B Corp certification — administered by the global non-profit B Lab — requires companies to score at least 80 out of 200 on the B Impact Assessment, a comprehensive audit across five domains:

  • Governance: Transparency, accountability, and ethical decision-making at every level.

  • Workers: Fair wages, benefits, workplace safety, and employee development.

  • Community: Local economic impact, supply chain practices, and social equity.

  • Environment: Waste reduction, energy use, and ecological responsibility.

  • Customers: Product safety, ethical marketing, and accessible pricing.


For HotMaxx, the environmental dimension is the most natural fit. Globally, an estimated 20% of food is wasted. HotMaxx's entire supply chain is built around preventing exactly that — redirecting goods that would otherwise be discarded back into the hands of consumers who want them. Co-founder Zhang Ning has framed this explicitly: "HotMaxx is built on social value. Zero waste is something we've always emphasised."


The certification also carries strategic weight. In a market occasionally shadowed by doubts about product quality or business ethics, third-party verification from one of the world's most credible bodies is a powerful signal. As of early 2025, there were 63 certified B Corps in mainland China — a small but growing community. For a retailer of HotMaxx's scale to join it is a statement that the movement is moving beyond niche players.


Looking Ahead: Scaling a Treasure Hunt Is Hard

HotMaxx's ambitions are enormous — 5,000 stores within three years, and international expansion beginning with Osaka in spring 2025. But rapid growth introduces real friction.

  • The supply paradox

    The treasure hunt depends on unpredictable, ever-changing inventory. But as brands improve their own inventory management, the flow of surplus goods may thin. HotMaxx has already begun diversifying toward non-expiry surplus and trial products to reduce this vulnerability.

  • Intense competition

    The discount space is crowded: domestic rivals like HitGou, global hard-discounters like Aldi and Costco, bulk snack chains, and e-commerce platforms like Pinduoduo all compete for the same wallet.

  • Quality control

    HotMaxx has received administrative penalties for selling expired food — a serious issue for any retailer, but especially damaging for one wearing a B Corp badge. Maintaining quality at scale requires constant vigilance.

  • Experience vs scale

    The magic of HotMaxx is surprise. As the chain standardises for efficiency, it risks smoothing out the very unpredictability that makes shoppers keep coming back.


Conclusion: Discount, Done Differently

HotMaxx is easy to caricature — a bargain-basement shop slapping an ethical badge on cheap Pocky. But that reading misses the point entirely. The company has built something genuinely novel: a technology-driven, waste-reducing, emotionally engaging retail format that speaks fluently to the anxieties and aspirations of modern Chinese consumers.

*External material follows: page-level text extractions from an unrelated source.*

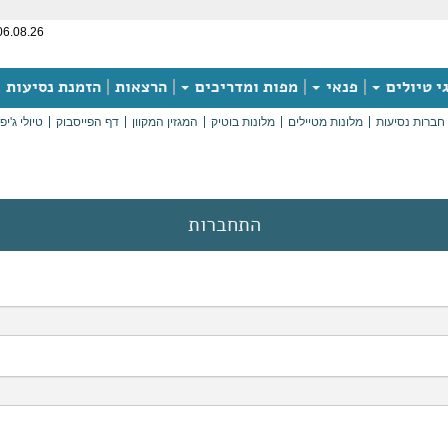
06.08.26
י טיולים
פנאי
מפות ומדריכים
הרצאות
הזמנת נסיעות
חברות נסיעות
מלונות מטיילים
מלונות בוטיק
המגזין המקוון
דף הפייסבוק
טיולי ג'יפ
התחברות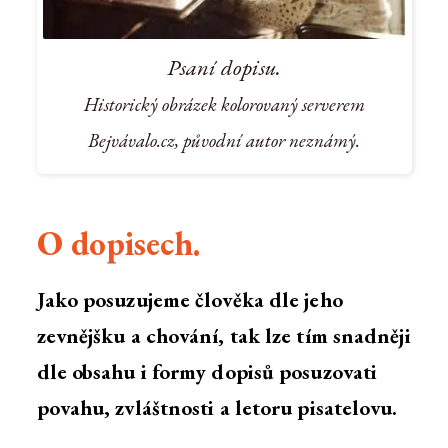
Psaní dopisu.
Historický obrázek kolorovaný serverem
Bejvávalo.cz, původní autor neznámý.
O dopisech.
Jako posuzujeme člověka dle jeho
zevnějšku a chování, tak lze tím snadněji
dle obsahu i formy dopisů posuzovati
povahu, zvláštnosti a letoru pisatelovu.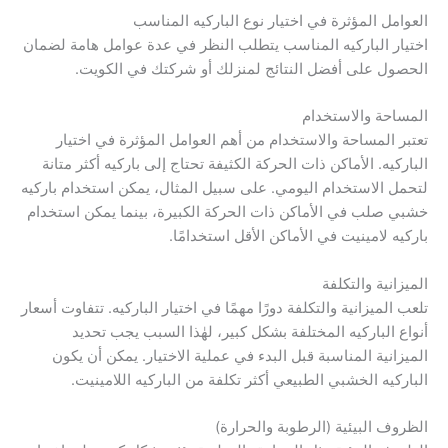
العوامل المؤثرة في اختيار نوع الباركيه المناسب
اختيار الباركيه المناسب يتطلب النظر في عدة عوامل هامة لضمان
الحصول على أفضل النتائج لمنزلك أو شركتك في الكويت.
المساحة والاستخدام
تعتبر المساحة والاستخدام من أهم العوامل المؤثرة في اختيار
الباركيه. الأماكن ذات الحركة الكثيفة تحتاج إلى باركيه أكثر متانة
لتحمل الاستخدام اليومي. على سبيل المثال، يمكن استخدام باركيه
خشبي صلب في الأماكن ذات الحركة الكبيرة، بينما يمكن استخدام
باركيه لامينيت في الأماكن الأقل استخدامًا.
الميزانية والتكلفة
تلعب الميزانية والتكلفة دورًا مهمًا في اختيار الباركيه. تتفاوت أسعار
أنواع الباركيه المختلفة بشكل كبير، لهٰذا السبب يجب تحديد
الميزانية المناسبة قبل البدء في عملية الاختيار. يمكن أن يكون
الباركيه الخشبي الطبيعي أكثر تكلفة من الباركيه اللامينيت.
الظروف البيئية (الرطوبة والحرارة)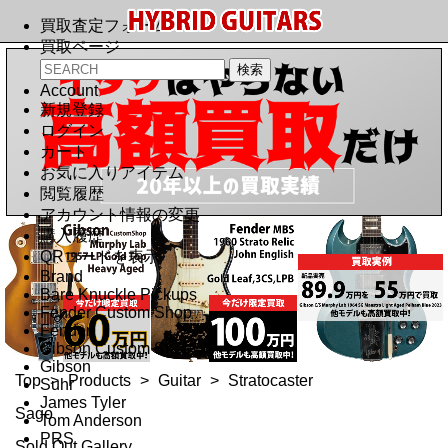
買取査定フォーム
買取ページ
Account
新規登録
ログイン
カート
お気に入りアイテム
閲覧履歴
アカウント情報の変更
購入履歴
QRコードを表示
Brand
Bare Knuckle Pickups
Fender Custom Shop
Fender
Gibson Custom Shop
Gibson
Top
>
Products
>
Guitar
>
Stratocaster
Suhr
James Tyler
Sago
Tom Anderson
PRS
Sold Out Gallery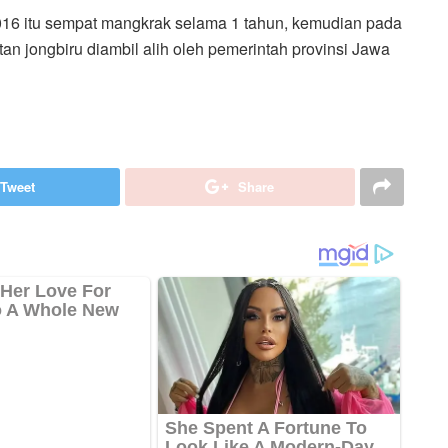
2016 itu sempat mangkrak selama 1 tahun, kemudian pada
 jongbiru diambil alih oleh pemerintah provinsi Jawa
Tweet
Share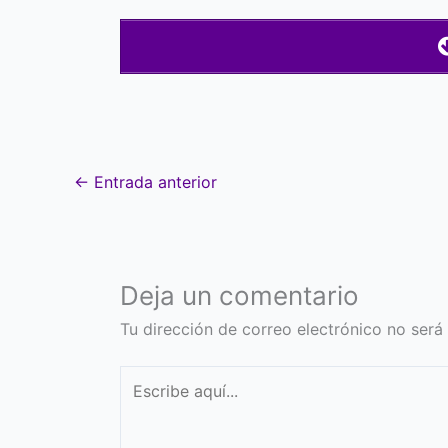
←
Entrada anterior
Deja un comentario
Tu dirección de correo electrónico no será
Escribe
aquí...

Its B Corp certification doesn't contradict its discount identity — it clarifies it. When your core business model is redirecting surplus goods from landfill to consumers who want them, sustainability isn't an add-on. It's the product.


Whether HotMaxx can carry that model to 5,000 stores, survive Japan's famously demanding retail market, and maintain the quality standards its certification demands — that remains to be seen. But as a window into where Chinese retail, consumer culture, and corporate responsibility are heading, it's one of the most compelling case studies around.